Leave the activity open. We’ll come back to it.
02:00
Motivating Example:


\[\overline{x}_S = 1.77 \text{ min}\] \[ s_S = 1.68 \text{ min}\] \[n_S = 33\]
\[\overline{x}_U = 2.22 \text{ min}\] \[s_U = 2.09 \text{ min}\] \[n_U = 32\]
If the sample sizes are sufficiently large, under the null hypothesis, the distribution of the test statistic used in testing the difference between two population means is a
t distribution with \(\nu\) degrees of freedom.
\(\nu\) represents the Satterthwaite degrees of freedom.
How large do the samples need to be?
If both \(n_1\geq 30\) and \(n_2 \geq 30\), we can move forward.
If either \(n_1 < 30\) or \(n_2 < 30\), we need to look at the sampled distribution(s) of the small sample(s). If there are no clear outliers or strong skewness in the sampled data, we can move forward. If either sampled distribution suggests skewness or outliers, we should not proceed.
Motivating Example:
Are the sample sizes sufficiently large?
Yes, both \(n_1\geq\) and \(n_2\geq30\).
So the null distribution is at distribution with 59.419 degrees of freedom.

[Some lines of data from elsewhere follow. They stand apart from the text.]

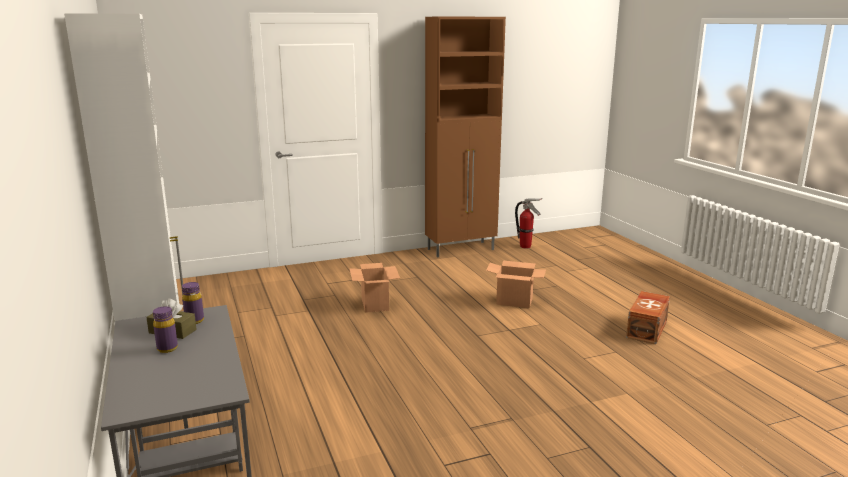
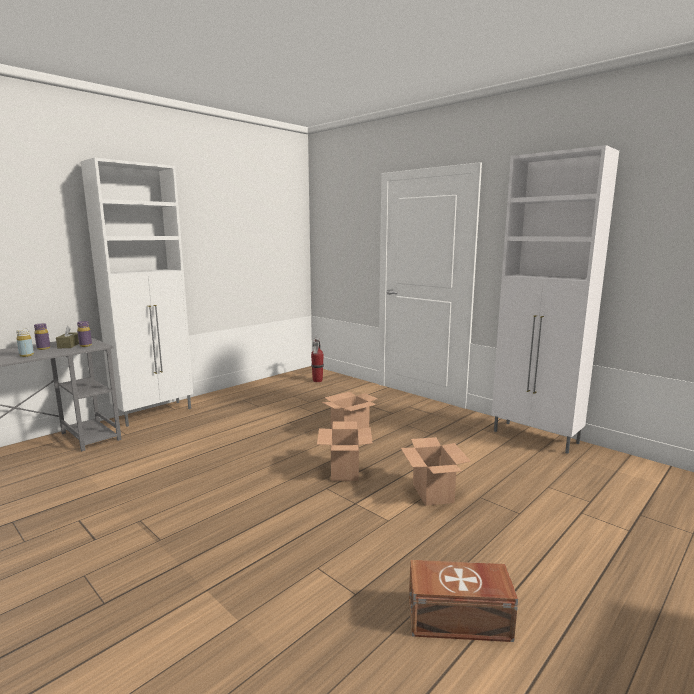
camera: 65 degrees right, 5 degrees down
brown cabinet [425,17,506,258] -> white cabinet [492,145,619,454]
fire extinguisher [515,198,542,249] -> fire extinguisher moved to [311,338,324,382]
none -> yellow bottle [16,329,34,357]
none -> cardboard box [317,422,373,481]

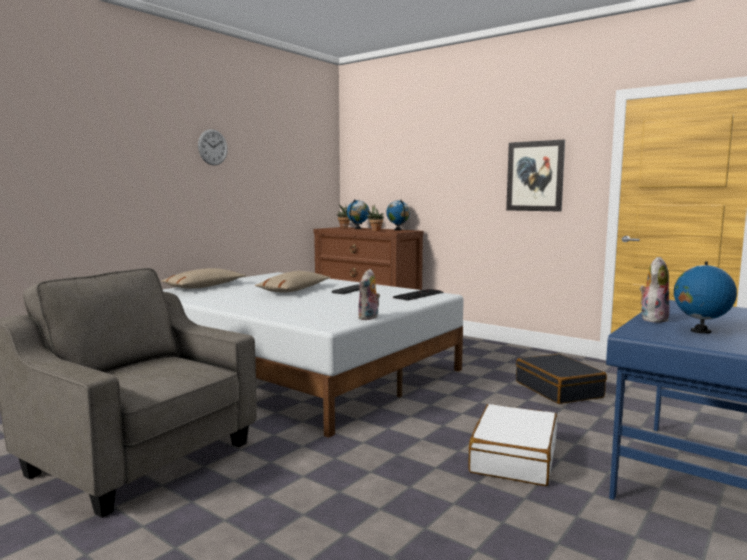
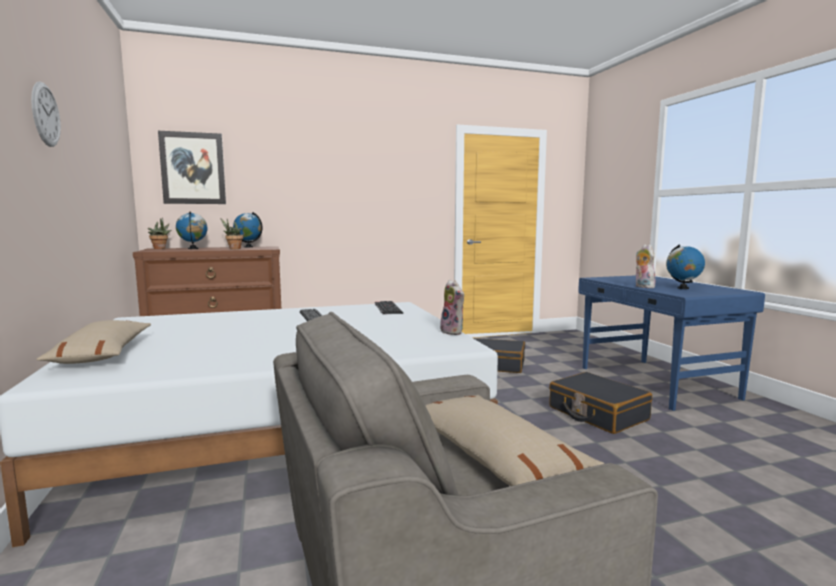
camera: 55 degrees left, 0 degrees up
beige pillow [255,271,331,292] -> beige pillow moved to [425,395,605,486]
white suitcase [468,404,557,486] -> black suitcase [549,372,652,434]
picture [506,140,565,212] -> picture moved to [158,131,226,204]

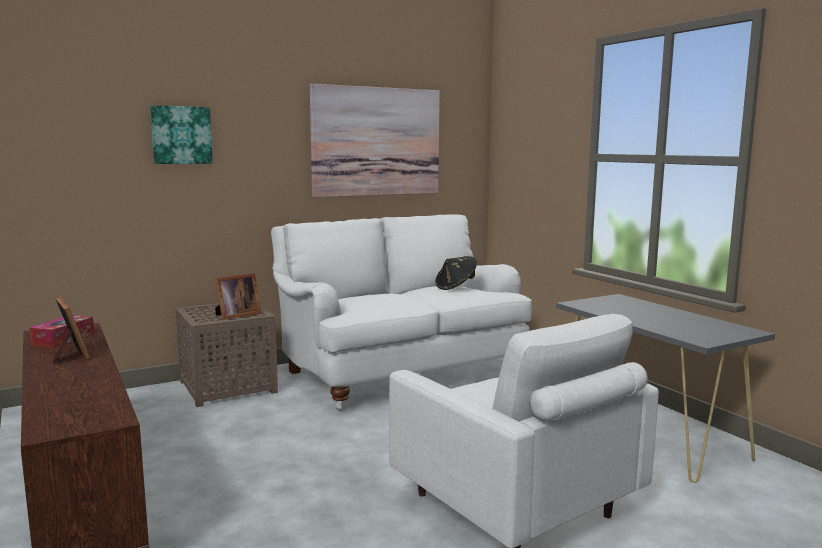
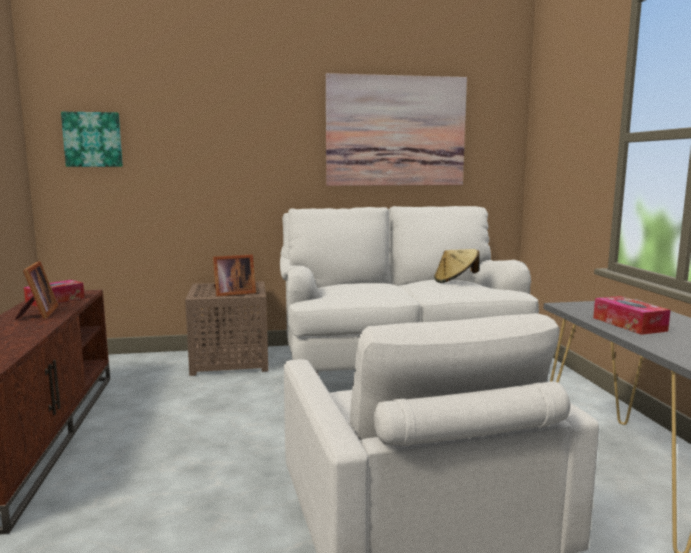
camera: 20 degrees right, 0 degrees up
picture [150,105,213,164] -> picture moved to [61,112,123,167]
black hat [435,256,477,290] -> beige hat [434,249,479,283]
none -> tissue box [593,296,671,335]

When testing the difference in population means, \(\mu_1\) vs. \(\mu_2\), the test statistic is
\[t = \frac{\overline{x}_1-\overline{x}_2}{\sqrt{\frac{s_1^2}{n_1} + \frac{s_2^2}{n_2}}}\]
When testing the difference in population means, \(\mu_1\) vs. \(\mu_2\), the test statistic is
\[t = \frac{\overline{x}_1-\overline{x}_2}{\sqrt{\frac{s_1^2}{n_1} + \frac{s_2^2}{n_2}}}\]
Motivating Example:
\[t = \frac{1.77-2.22}{\sqrt{\frac{1.68^2}{33} + \frac{2.09^2}{32}}} = -0.955\]
Lower one-sided:
\(H_A: \mu_1<\mu_2\)
Upper one-sided:
\(H_A: \mu_1>\mu_2\)
Two-sided:
\(H_A: \mu_1\neq \mu_2\)



R code:
pt(t, df)
R code:
1-pt(t, df))
R code:
2*(1-pt(abs(t), df))
where df is the Satterthwaite degrees of freedom, \(\nu\)
Motivating Example:

2*(1-pt(abs(-0.955), 59.419)) = 0.343
Answer questions 9-11 on the Class 15 Activity - Difference in Means activity on Canvas.
02:00
Write a 4-part conclusion. The conclusion should be written in the context of the problem and contain the following components:
A statement for the strength of evidence in favor the alternative hypothesis.
Whether to reject or fail to reject the null hypothesis.
The point estimate for the parameter of interest.
A \((1-\alpha)100\%\) confidence interval estimate for the parameter of interest.

Motivating Example: Write a 4-part conclusion with a \(\alpha=0.01\) significance level.
1. There is no evidence that the mean time spent on the Standard Site differs from the mean time spent on the Updated Site.
2. At the \(\alpha=0.01\) significance level, we fail to reject the null hypothesis.
3. and 4. We are 99% confident that the users spend 1.70 minutes less to 0.80 minutes more on the Standard Site than on the Updated Site, on average, with an estimated difference of 0.45 more minutes spent on the Updated Site on average.